Daniel was at the desk in the lab, as usual on a Wednesday. And the lab was almost empty, also as usual. The only difference today was that he was caught up on all his classes, so he could actually pay attention to the one person who was working in the lab.

It was Valerie. She was here a lot. Almost every day he worked in the lab, come to think of it. And she had a question almost every visit. It was weird that she couldn’t get the hang of things he’d explained three or four times.

“Hey, Daniel,” she said, seemingly on cue.

He went over to see what she needed.

“I can’t get the footer to look right. It keeps messing it up.”

He’d shown her how to fix that last week.
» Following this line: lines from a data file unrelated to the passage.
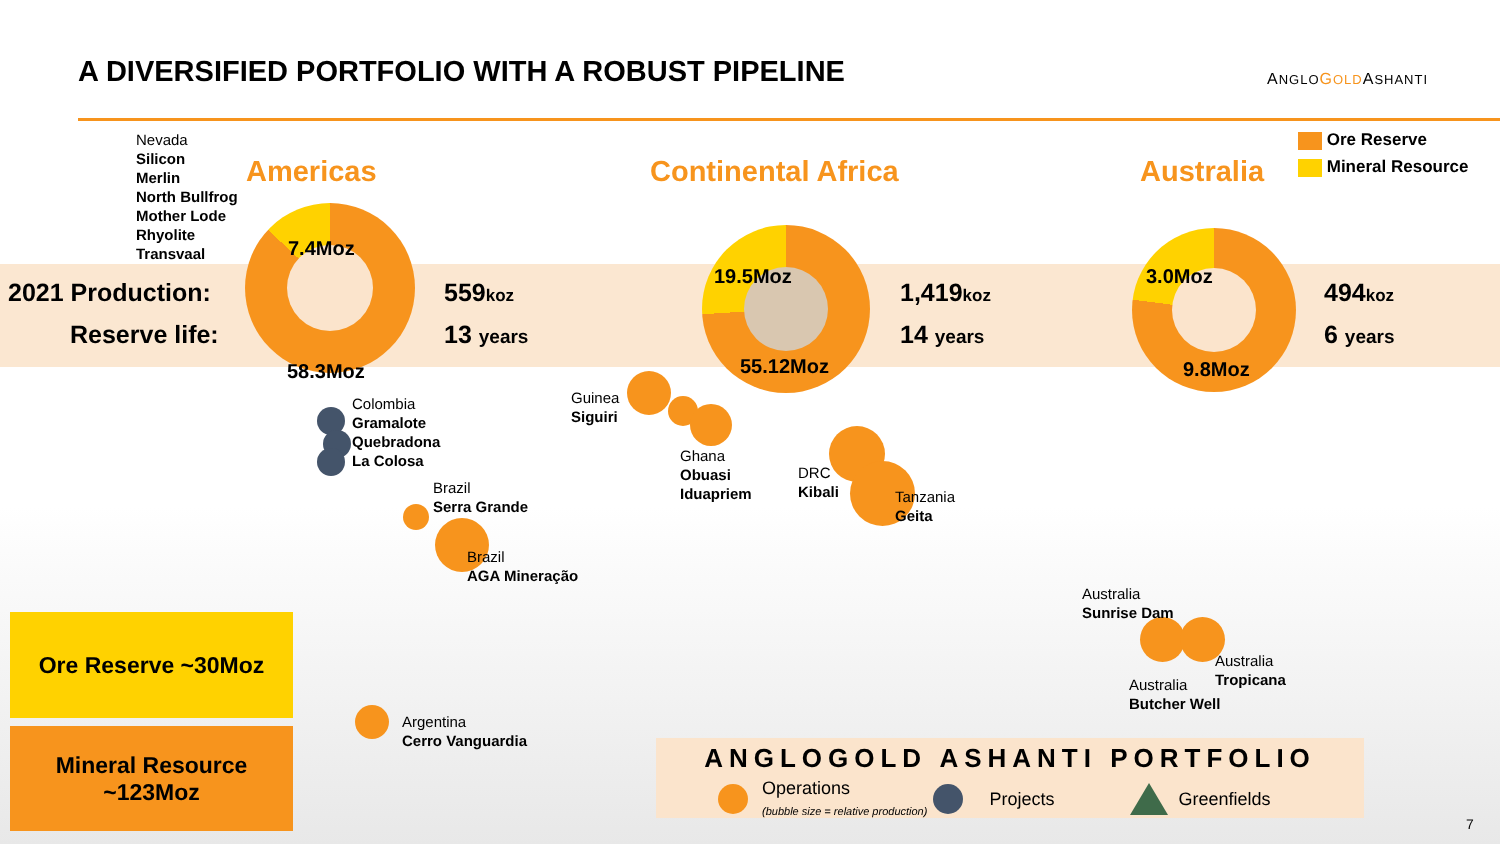A DIVERSIFIED PORTFOLIO WITH A ROBUST PIPELINE
ANGLO GOLDASHANTI
Ore Reserve
Mineral Resource
Nevada
Silicon
Merlin
North Bullfrog
Mother Lode
Rhyolite
Transvaal
Americas Continental Africa Australia
2021 Production:
Reserve life:
7.4Moz
58.3Moz
19.5Moz
55.12Moz
3.0Moz
9.8Moz
559koz
13 years
1,419koz
14 years
494koz
6 years
Colombia
Gramalote
Quebradona
La Colosa
Guinea
Siguiri
Ghana
Obuasi
Iduapriem
DRC
Kibali
Tanzania
Geita
Brazil
Serra Grande
Brazil
AGA Mineração
Argentina
Cerro Vanguardia
Australia
Sunrise Dam
Australia
Tropicana
Australia
Butcher Well
Ore Reserve ~30Moz
Mineral Resource
~123Moz
ANGLOGOLD ASHANTI PORTFOLIO
Operations
(bubble size = relative production) Projects Greenfields
7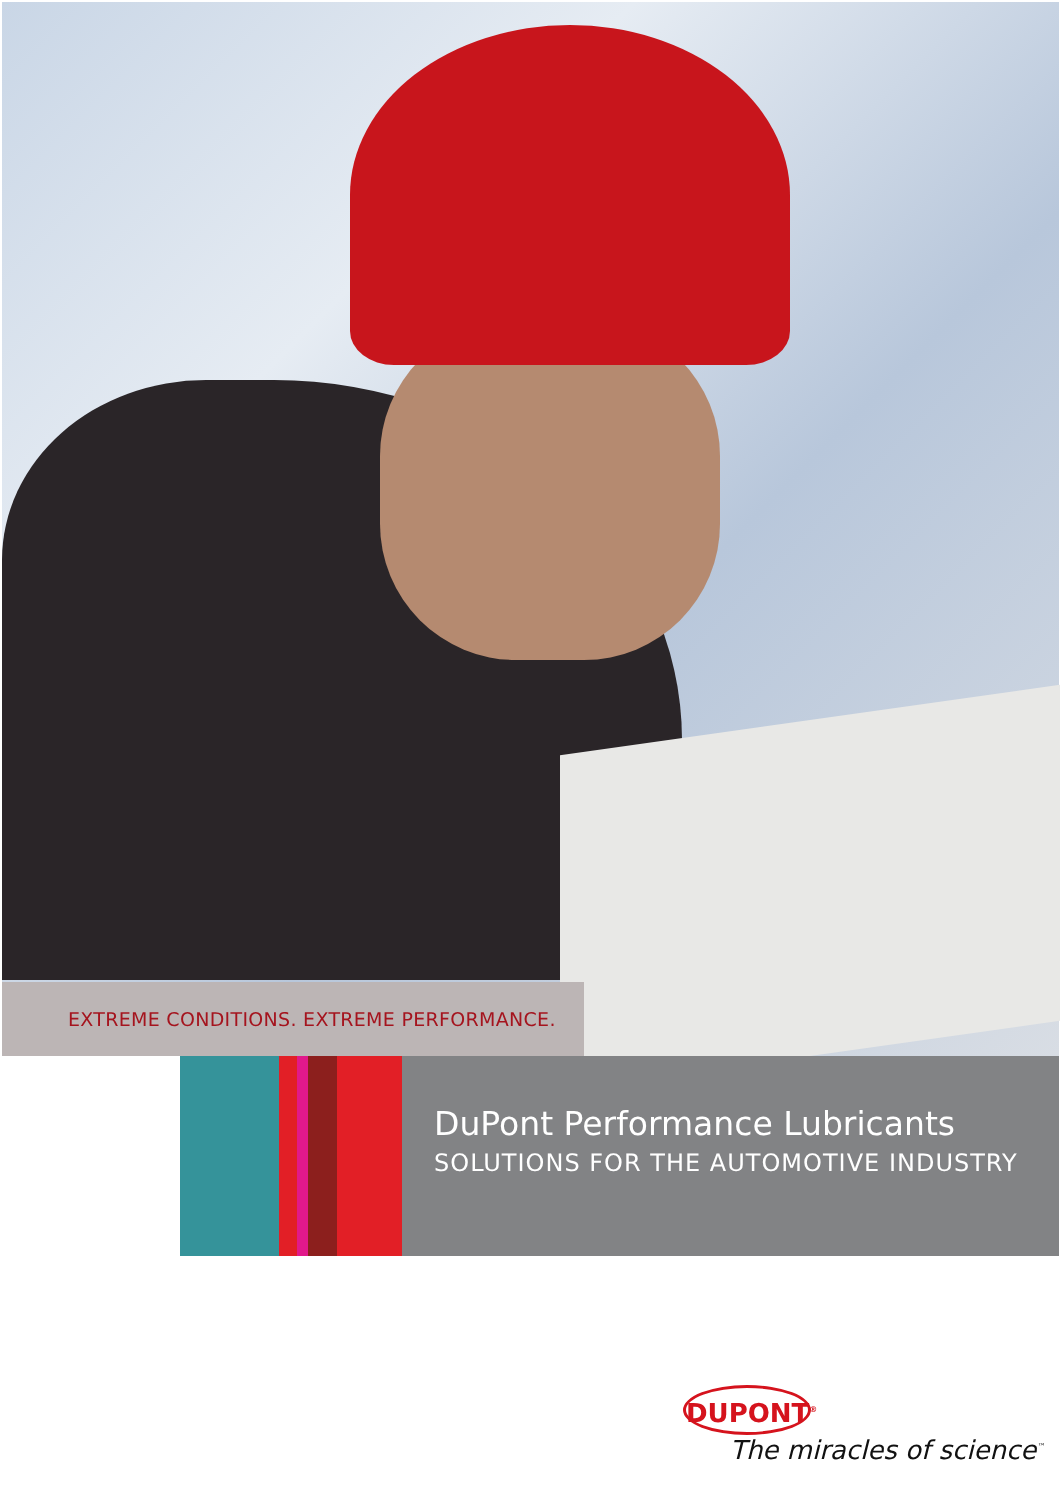EXTREME CONDITIONS. EXTREME PERFORMANCE.
DuPont Performance Lubricants
SOLUTIONS FOR THE AUTOMOTIVE INDUSTRY
DUPONT<sup>®</sup>
The miracles of science<sup>™</sup>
And two weeks ago. “You have to use the format menu. You can’t just click in the footer like you did there.”

He grabbed the mouse to show her, and her hand brushed against his. He expected—he didn’t know what, maybe for her to jump away? But she didn’t. She smiled at him instead, and then watched him demonstrate—again—what she needed to do.

“Thanks. Maybe I’ll remember this time. Unless something,”—she glanced up at him, smiled—“distracts me.” She shrugged. “Or maybe there’s only so much room in my brain, and it’s filled with case readings and statutes. No room for anything else.”

Daniel doubted that. He was pretty sure there was room in Valerie’s brain for whatever she wanted to be there.

And then a thought occurred to him, so absurd that he couldn’t imagine where it had come from. Maybe she did remember about the footers—and everything else she kept “forgetting”—and she just wanted his attention.